Exercise brief: Write out all of the material below word for word, leaving the pictures out of your answer.

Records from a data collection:
━━━━━━━━━━━━━━━━━━━━━━━━━━━━━━
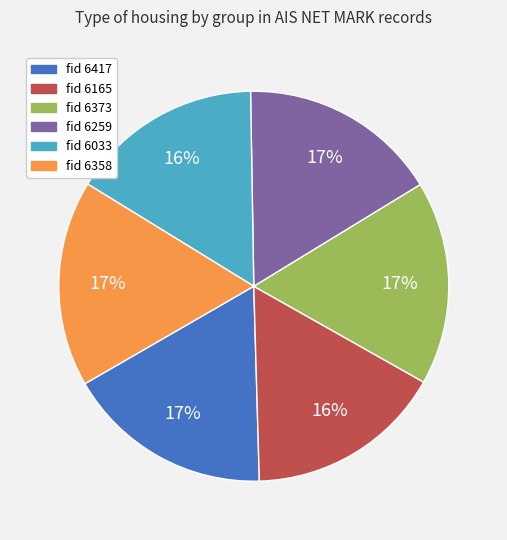

To the nearest percent, what is the average slice percentage?

17%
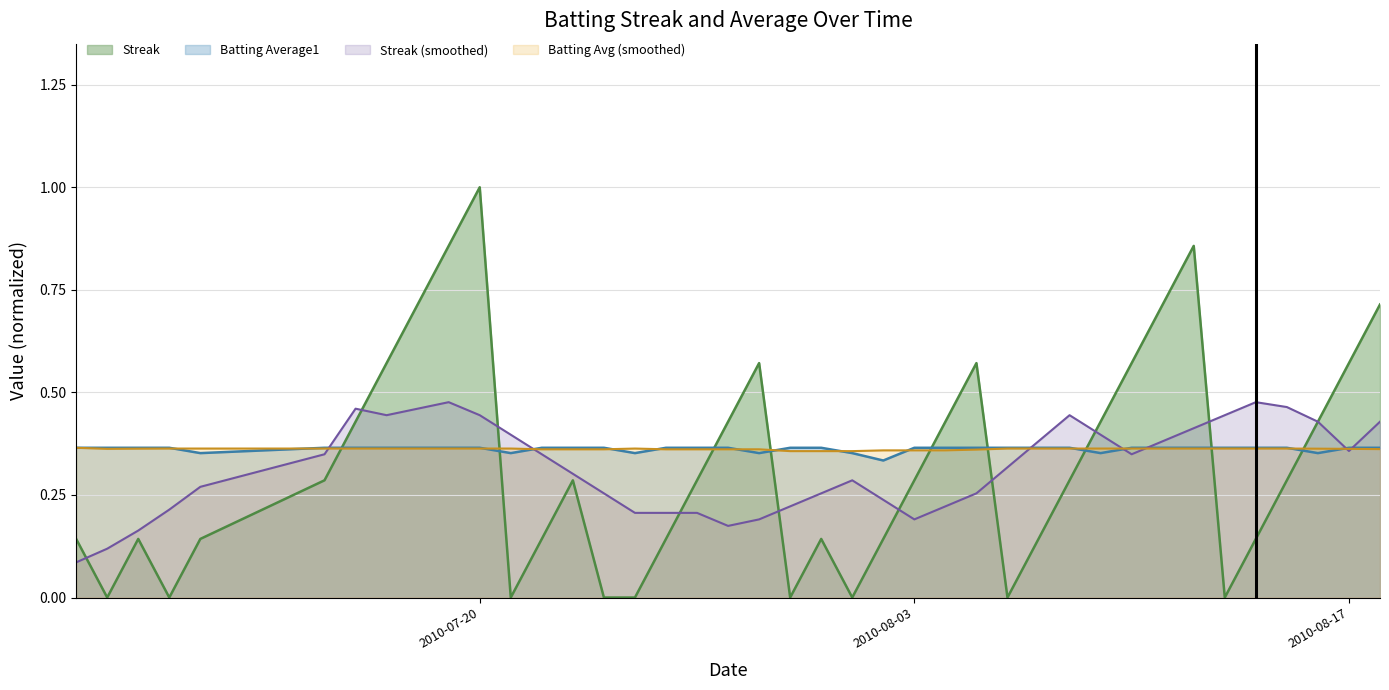

In Streak, how many points are lower than both neighbors (excluding endpoints)?

7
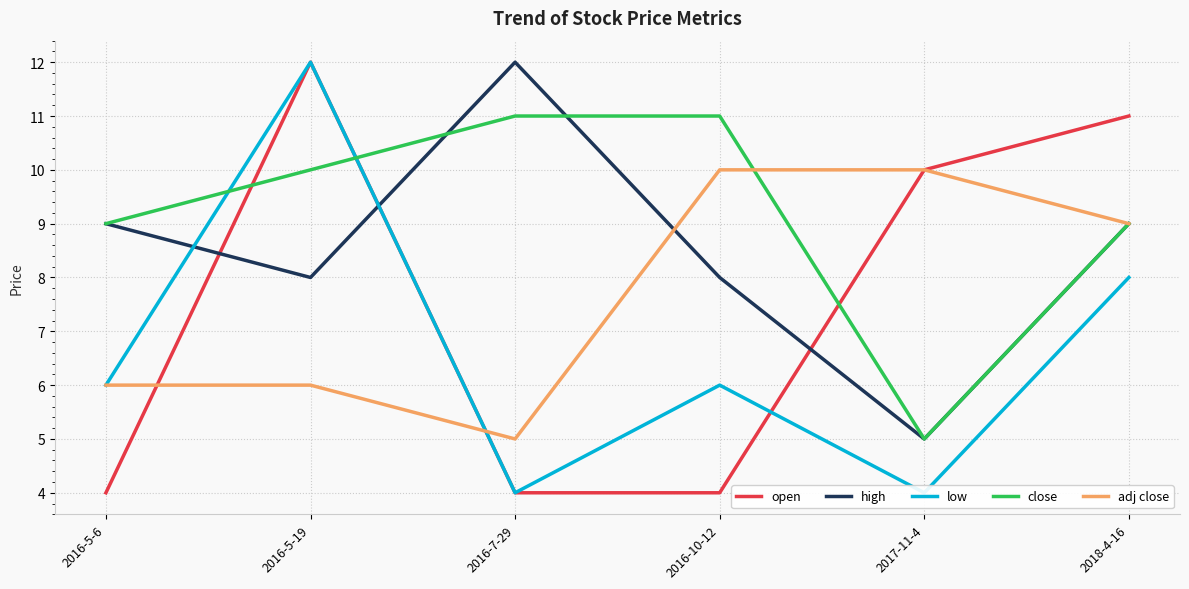

Rank the series at 2016-7-29 from lowest to highest value.

open, low, adj close, close, high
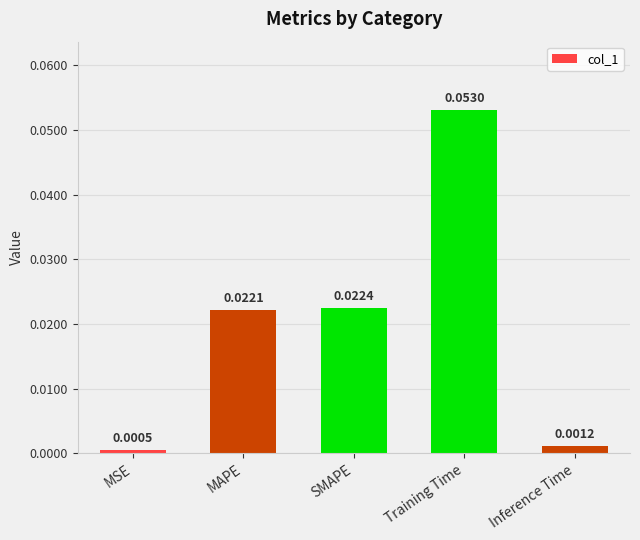

Between Inference Time and MSE, which is larger?

Inference Time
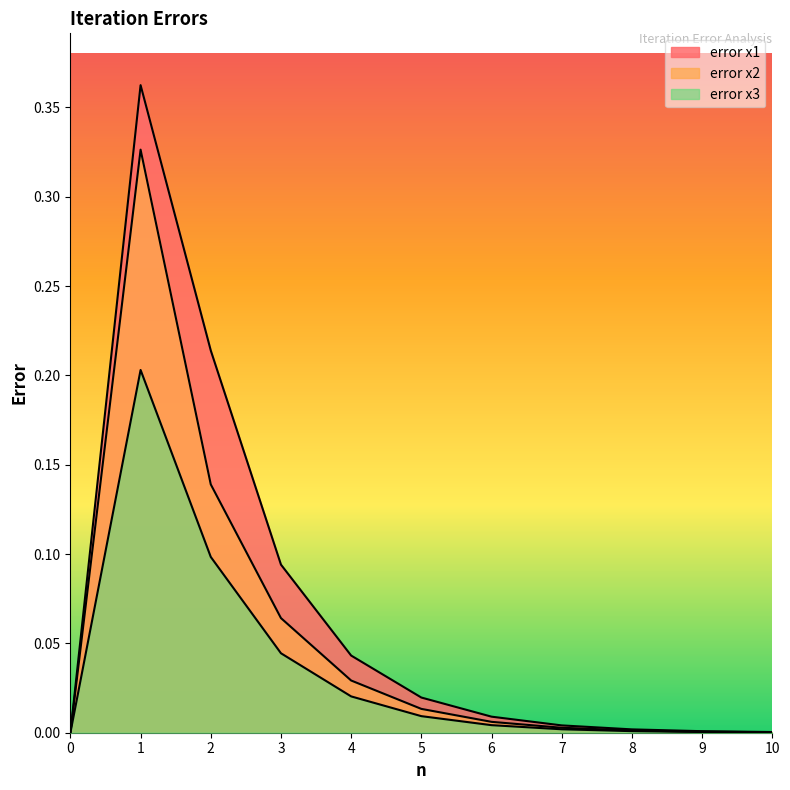

Between 2 and 1, which is larger?

1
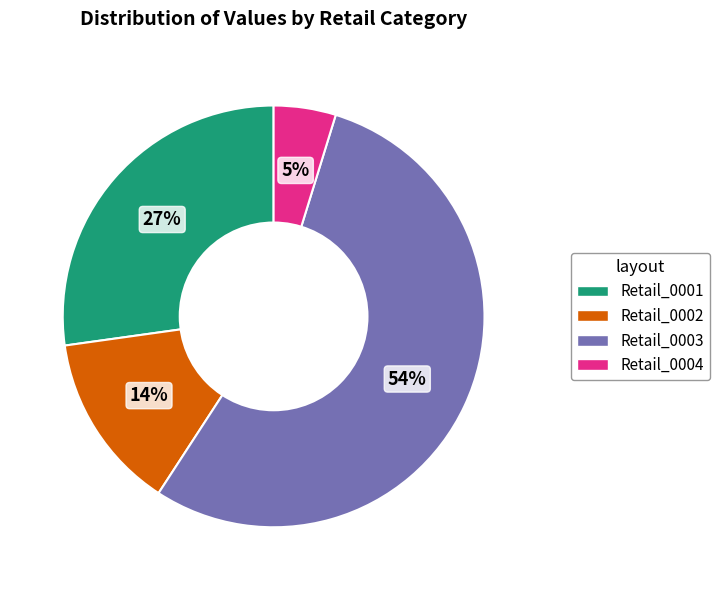

Between Retail_0001 and Retail_0002, which is larger?

Retail_0001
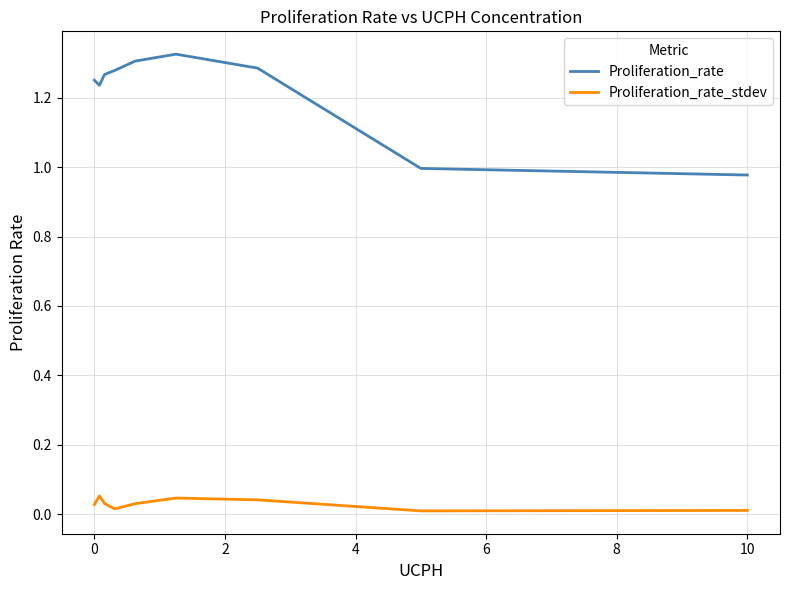

List the series in order of their peak value, highest first.

Proliferation_rate, Proliferation_rate_stdev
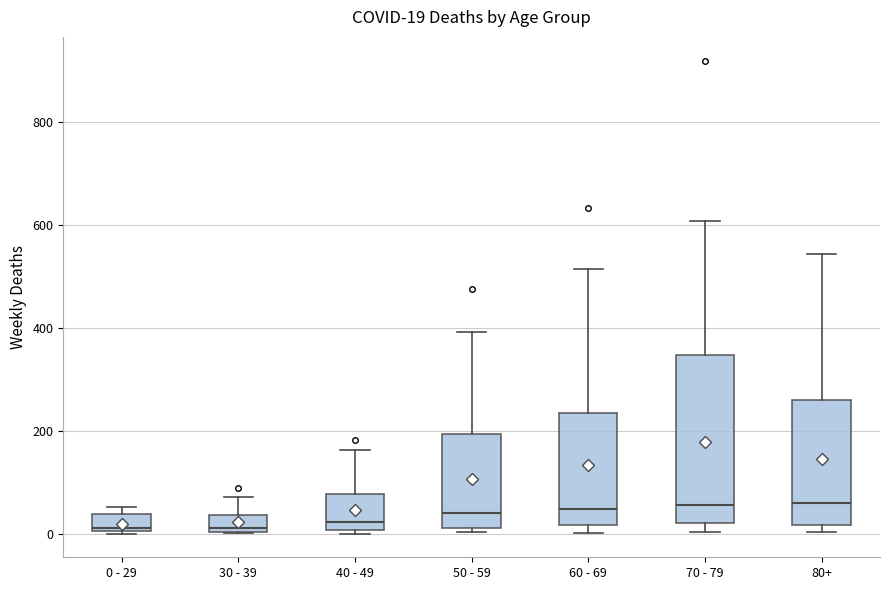

Comparing the boxes themselves (not the whiskers), which one is the tallest?

70 - 79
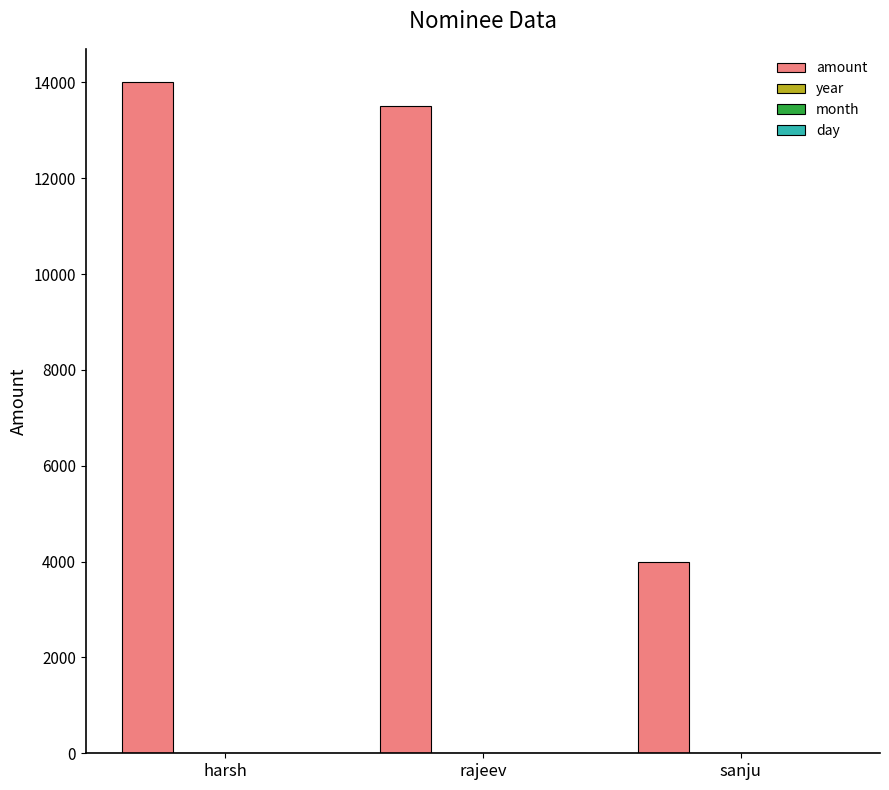

Which label corresponds to the largest value in the chart?

harsh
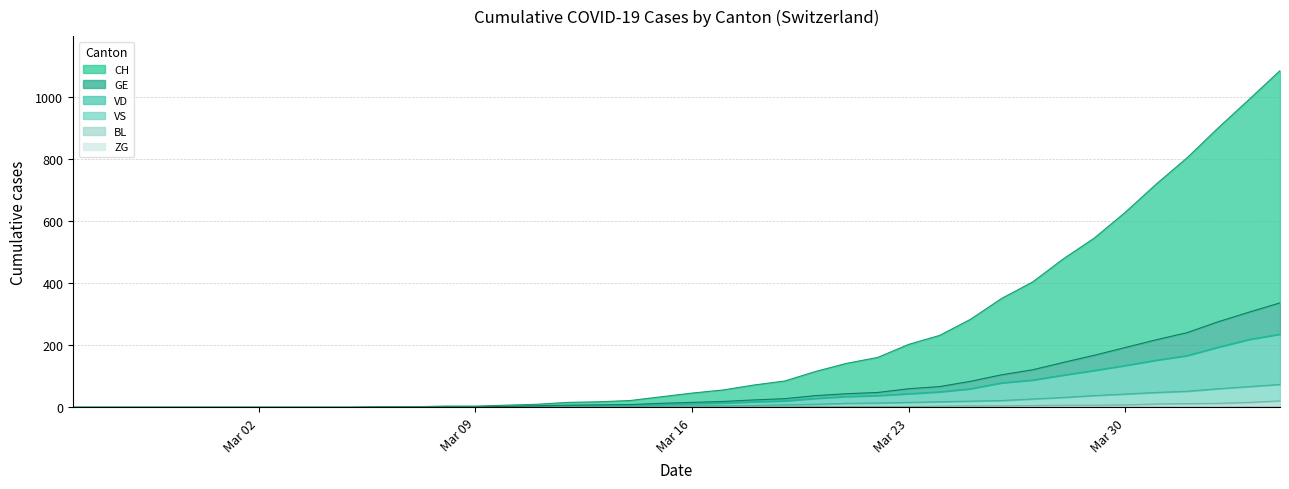

Where does the GE series first go above 16?

2020-03-17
━━━━━━━━━━━━━━━━━━━━━━━━━━━━━━
Solved problem:
To the nearest percent, what is the average slice percentage?

17%

In Streak, how many points are lower than both neighbors (excluding endpoints)?

7

Rank the series at 2016-7-29 from lowest to highest value.

open, low, adj close, close, high

Between Inference Time and MSE, which is larger?

Inference Time

Between 2 and 1, which is larger?

1

Between Retail_0001 and Retail_0002, which is larger?

Retail_0001

List the series in order of their peak value, highest first.

Proliferation_rate, Proliferation_rate_stdev

Comparing the boxes themselves (not the whiskers), which one is the tallest?

70 - 79

Which label corresponds to the largest value in the chart?

harsh

Where does the GE series first go above 16?

2020-03-17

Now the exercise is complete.